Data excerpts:
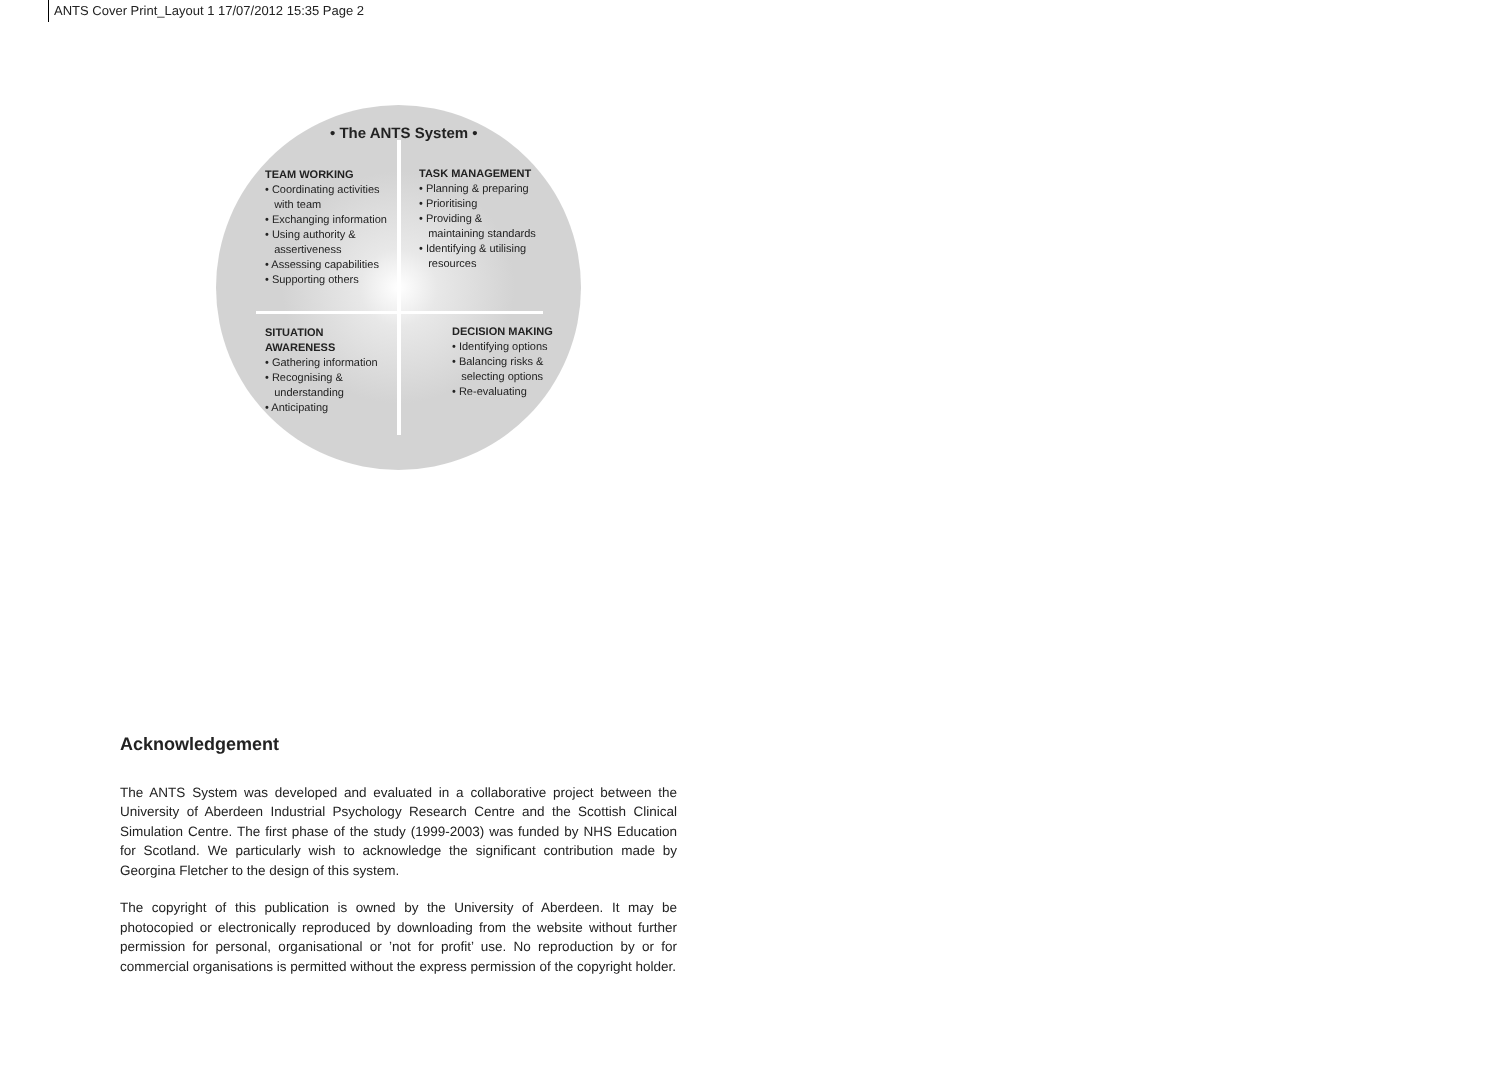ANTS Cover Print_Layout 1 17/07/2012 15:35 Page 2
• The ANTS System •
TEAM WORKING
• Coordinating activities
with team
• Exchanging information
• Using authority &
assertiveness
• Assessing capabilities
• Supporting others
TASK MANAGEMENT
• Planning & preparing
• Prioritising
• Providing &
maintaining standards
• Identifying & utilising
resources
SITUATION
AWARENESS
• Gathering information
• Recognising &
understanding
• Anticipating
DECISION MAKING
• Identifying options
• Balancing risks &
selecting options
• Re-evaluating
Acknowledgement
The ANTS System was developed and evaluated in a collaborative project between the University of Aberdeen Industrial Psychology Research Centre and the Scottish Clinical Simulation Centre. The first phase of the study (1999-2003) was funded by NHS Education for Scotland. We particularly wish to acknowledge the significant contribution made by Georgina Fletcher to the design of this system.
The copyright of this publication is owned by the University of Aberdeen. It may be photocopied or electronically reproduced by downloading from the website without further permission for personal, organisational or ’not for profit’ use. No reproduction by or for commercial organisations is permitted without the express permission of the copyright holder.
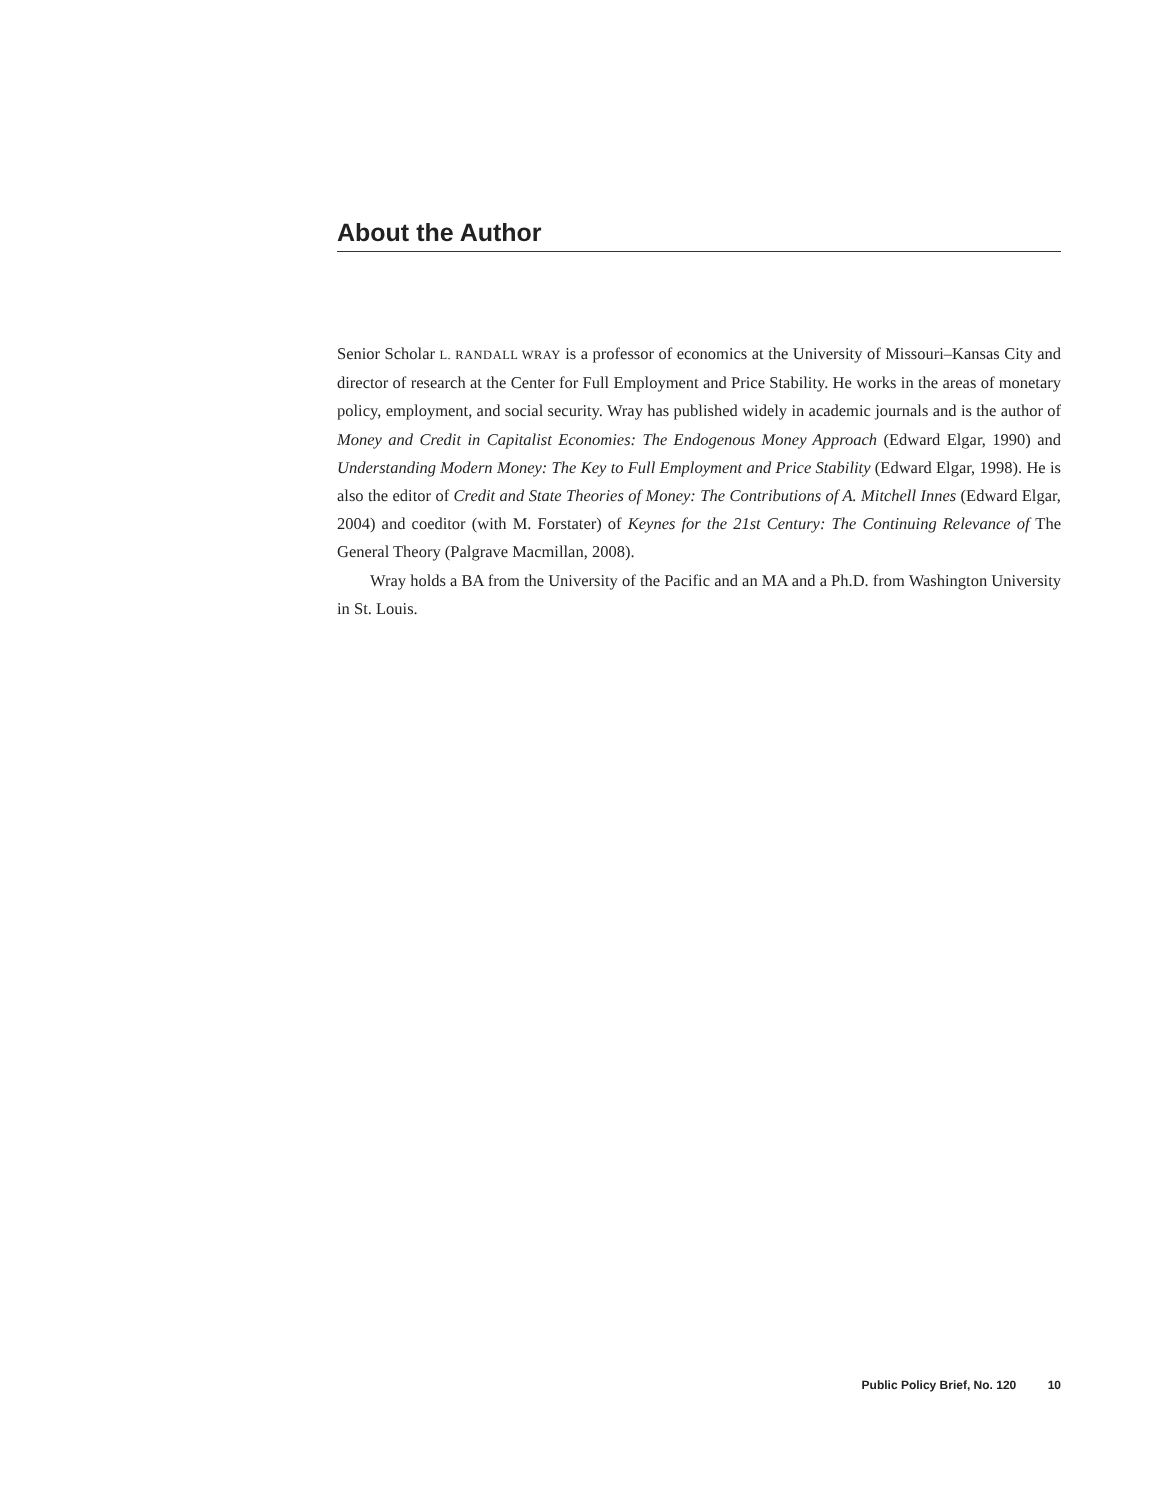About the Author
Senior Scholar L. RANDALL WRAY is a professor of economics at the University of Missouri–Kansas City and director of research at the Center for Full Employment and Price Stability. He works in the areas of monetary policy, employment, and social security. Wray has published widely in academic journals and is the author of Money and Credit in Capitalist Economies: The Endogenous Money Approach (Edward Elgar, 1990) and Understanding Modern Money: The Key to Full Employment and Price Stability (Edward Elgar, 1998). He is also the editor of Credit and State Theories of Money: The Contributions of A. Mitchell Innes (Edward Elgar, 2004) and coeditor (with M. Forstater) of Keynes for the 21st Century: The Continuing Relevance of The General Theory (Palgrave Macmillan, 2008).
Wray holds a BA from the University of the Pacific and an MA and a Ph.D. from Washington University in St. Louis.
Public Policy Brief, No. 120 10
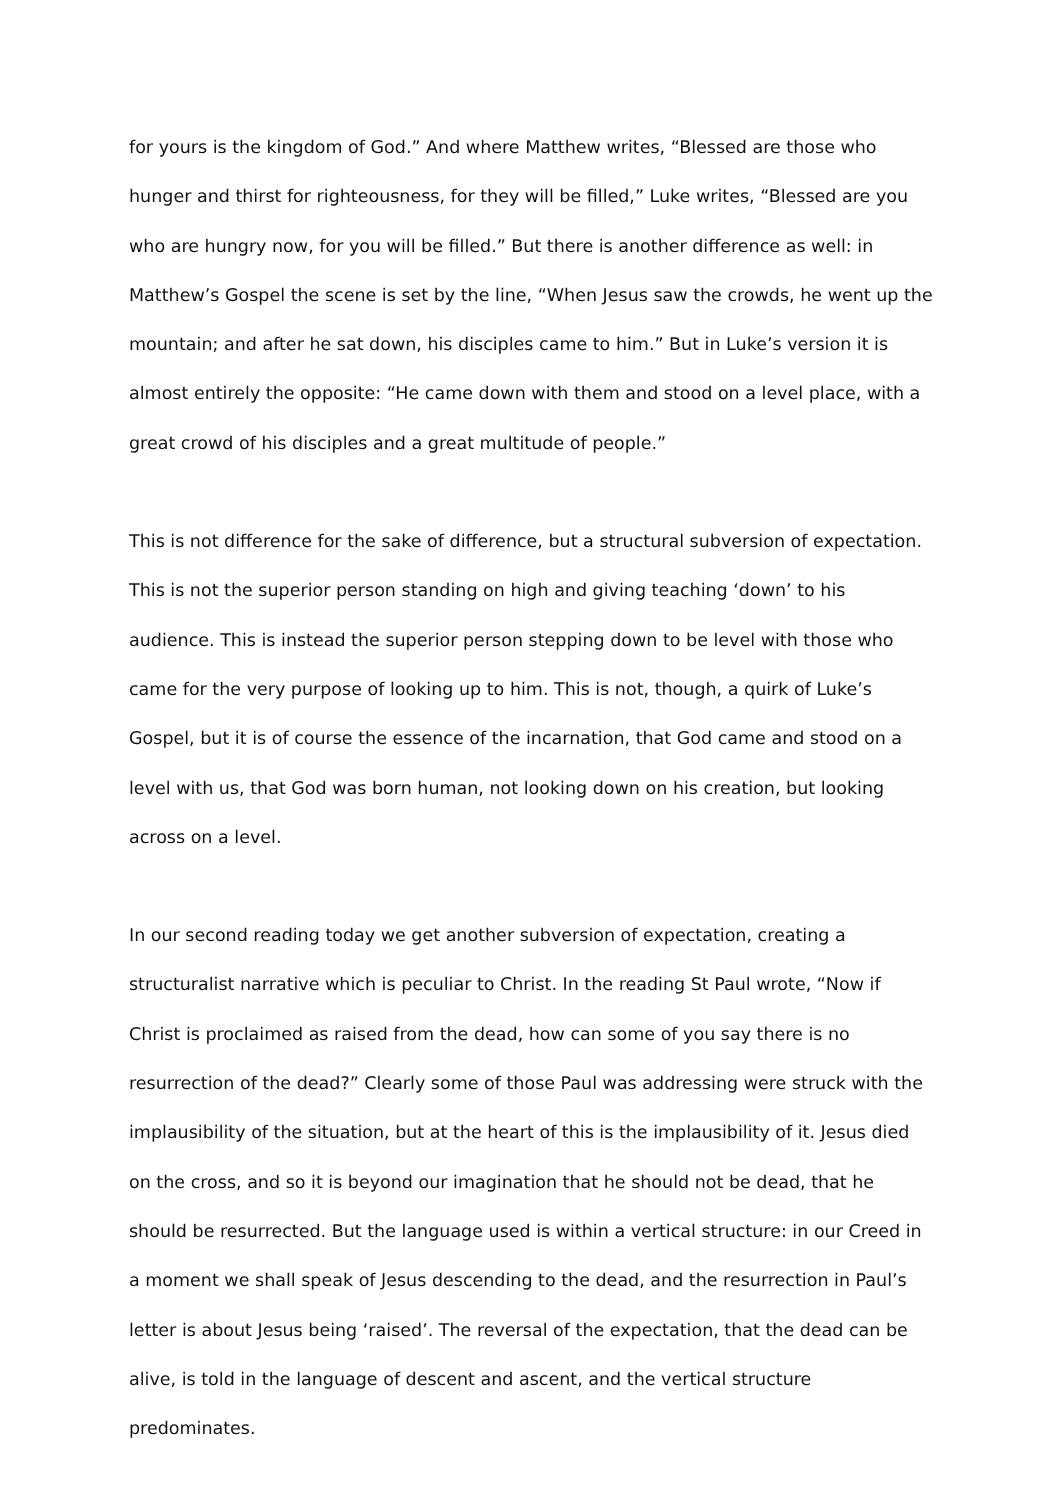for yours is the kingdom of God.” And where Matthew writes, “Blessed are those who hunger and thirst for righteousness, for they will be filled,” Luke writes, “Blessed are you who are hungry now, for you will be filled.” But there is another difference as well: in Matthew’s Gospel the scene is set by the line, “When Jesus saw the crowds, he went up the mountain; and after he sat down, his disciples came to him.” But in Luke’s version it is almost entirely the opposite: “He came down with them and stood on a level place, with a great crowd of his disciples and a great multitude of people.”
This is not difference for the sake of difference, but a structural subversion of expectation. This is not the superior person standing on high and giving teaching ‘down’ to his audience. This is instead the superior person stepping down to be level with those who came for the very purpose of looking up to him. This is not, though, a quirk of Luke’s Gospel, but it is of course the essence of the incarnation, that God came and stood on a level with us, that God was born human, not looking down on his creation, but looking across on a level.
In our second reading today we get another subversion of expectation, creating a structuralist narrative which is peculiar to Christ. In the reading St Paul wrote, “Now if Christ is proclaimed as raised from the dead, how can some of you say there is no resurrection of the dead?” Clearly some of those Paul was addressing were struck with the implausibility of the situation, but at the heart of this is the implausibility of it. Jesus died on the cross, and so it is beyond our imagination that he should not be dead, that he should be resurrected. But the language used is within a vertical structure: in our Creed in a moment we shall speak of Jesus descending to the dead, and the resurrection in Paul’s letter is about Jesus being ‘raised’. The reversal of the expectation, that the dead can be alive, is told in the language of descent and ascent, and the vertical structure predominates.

TASK TO COMPLETE: Write out the records above exactly. Begin with the first line, end with the line holding "Acknowledgement", and drop the pictures.

SOLVED EXERCISE:
ANTS Cover Print_Layout 1 17/07/2012 15:35 Page 2
• The ANTS System •
TEAM WORKING
• Coordinating activities
with team
• Exchanging information
• Using authority &
assertiveness
• Assessing capabilities
• Supporting others
TASK MANAGEMENT
• Planning & preparing
• Prioritising
• Providing &
maintaining standards
• Identifying & utilising
resources
SITUATION
AWARENESS
• Gathering information
• Recognising &
understanding
• Anticipating
DECISION MAKING
• Identifying options
• Balancing risks &
selecting options
• Re-evaluating
Acknowledgement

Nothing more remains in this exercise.